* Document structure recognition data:
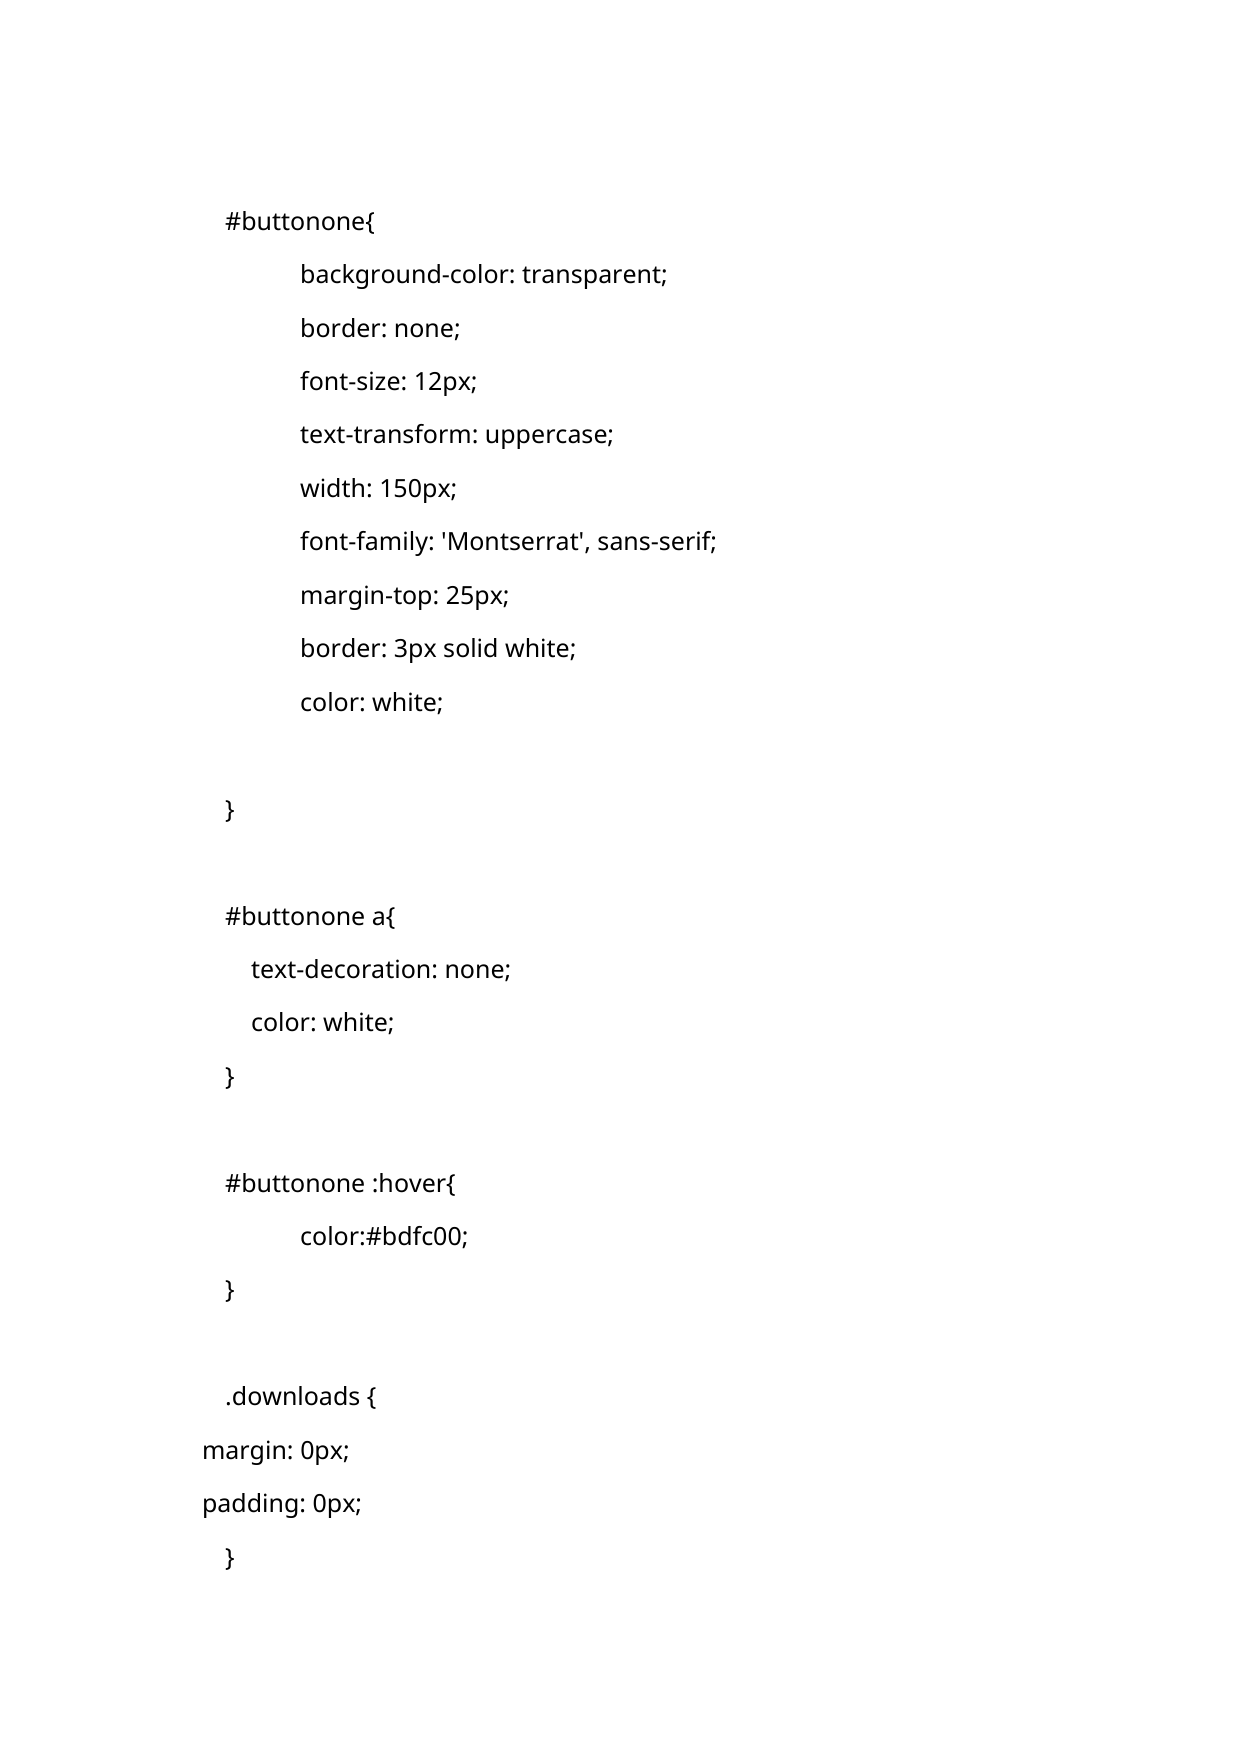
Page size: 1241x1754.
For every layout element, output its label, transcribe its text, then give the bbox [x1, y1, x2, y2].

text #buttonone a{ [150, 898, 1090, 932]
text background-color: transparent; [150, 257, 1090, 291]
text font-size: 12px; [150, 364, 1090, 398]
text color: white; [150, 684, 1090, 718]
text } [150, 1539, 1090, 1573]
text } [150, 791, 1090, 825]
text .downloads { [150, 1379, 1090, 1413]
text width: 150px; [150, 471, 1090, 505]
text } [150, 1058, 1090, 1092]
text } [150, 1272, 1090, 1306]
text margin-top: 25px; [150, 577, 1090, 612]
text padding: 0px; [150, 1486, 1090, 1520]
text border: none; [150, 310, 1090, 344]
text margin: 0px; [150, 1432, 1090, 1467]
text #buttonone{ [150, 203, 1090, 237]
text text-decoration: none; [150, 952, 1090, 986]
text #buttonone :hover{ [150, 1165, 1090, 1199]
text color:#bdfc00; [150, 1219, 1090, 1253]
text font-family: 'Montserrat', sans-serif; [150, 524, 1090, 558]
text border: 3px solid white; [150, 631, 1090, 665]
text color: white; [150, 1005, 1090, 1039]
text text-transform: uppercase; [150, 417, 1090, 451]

* TASK OBJECTIVE:
Set down the line that contains "For every layout" exactly. Do the same for each later line of the data, through the end, and add nothing.

* RESPONSE TO THE EXERCISE:
For every layout element, output its label, transcribe its text, then give the bbox [x1, y1, x2, y2].

text #buttonone a{ [150, 898, 1090, 932]
text background-color: transparent; [150, 257, 1090, 291]
text font-size: 12px; [150, 364, 1090, 398]
text color: white; [150, 684, 1090, 718]
text } [150, 1539, 1090, 1573]
text } [150, 791, 1090, 825]
text .downloads { [150, 1379, 1090, 1413]
text width: 150px; [150, 471, 1090, 505]
text } [150, 1058, 1090, 1092]
text } [150, 1272, 1090, 1306]
text margin-top: 25px; [150, 577, 1090, 612]
text padding: 0px; [150, 1486, 1090, 1520]
text border: none; [150, 310, 1090, 344]
text margin: 0px; [150, 1432, 1090, 1467]
text #buttonone{ [150, 203, 1090, 237]
text text-decoration: none; [150, 952, 1090, 986]
text #buttonone :hover{ [150, 1165, 1090, 1199]
text color:#bdfc00; [150, 1219, 1090, 1253]
text font-family: 'Montserrat', sans-serif; [150, 524, 1090, 558]
text border: 3px solid white; [150, 631, 1090, 665]
text color: white; [150, 1005, 1090, 1039]
text text-transform: uppercase; [150, 417, 1090, 451]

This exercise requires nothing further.